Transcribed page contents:

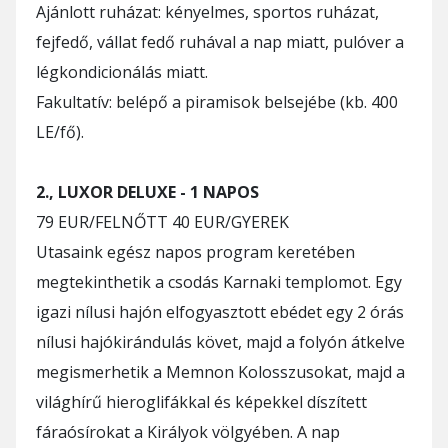
Ajánlott ruházat: kényelmes, sportos ruházat,
fejfedő, vállat fedő ruhával a nap miatt, pulóver a
légkondicionálás miatt.
Fakultatív: belépő a piramisok belsejébe (kb. 400
LE/fő).
2., LUXOR DELUXE - 1 NAPOS
79 EUR/FELNŐTT 40 EUR/GYEREK
Utasaink egész napos program keretében
megtekinthetik a csodás Karnaki templomot. Egy
igazi nílusi hajón elfogyasztott ebédet egy 2 órás
nílusi hajókirándulás követ, majd a folyón átkelve
megismerhetik a Memnon Kolosszusokat, majd a
világhírű hieroglifákkal és képekkel díszített
fáraósírokat a Királyok völgyében. A nap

→ PROBLEM REQUIREMENTS
Reproduce the lines above word for word, leaving out the pictures.

→ TASK SOLUTION
Ajánlott ruházat: kényelmes, sportos ruházat,
fejfedő, vállat fedő ruhával a nap miatt, pulóver a
légkondicionálás miatt.
Fakultatív: belépő a piramisok belsejébe (kb. 400
LE/fő).
2., LUXOR DELUXE - 1 NAPOS
79 EUR/FELNŐTT 40 EUR/GYEREK
Utasaink egész napos program keretében
megtekinthetik a csodás Karnaki templomot. Egy
igazi nílusi hajón elfogyasztott ebédet egy 2 órás
nílusi hajókirándulás követ, majd a folyón átkelve
megismerhetik a Memnon Kolosszusokat, majd a
világhírű hieroglifákkal és képekkel díszített
fáraósírokat a Királyok völgyében. A nap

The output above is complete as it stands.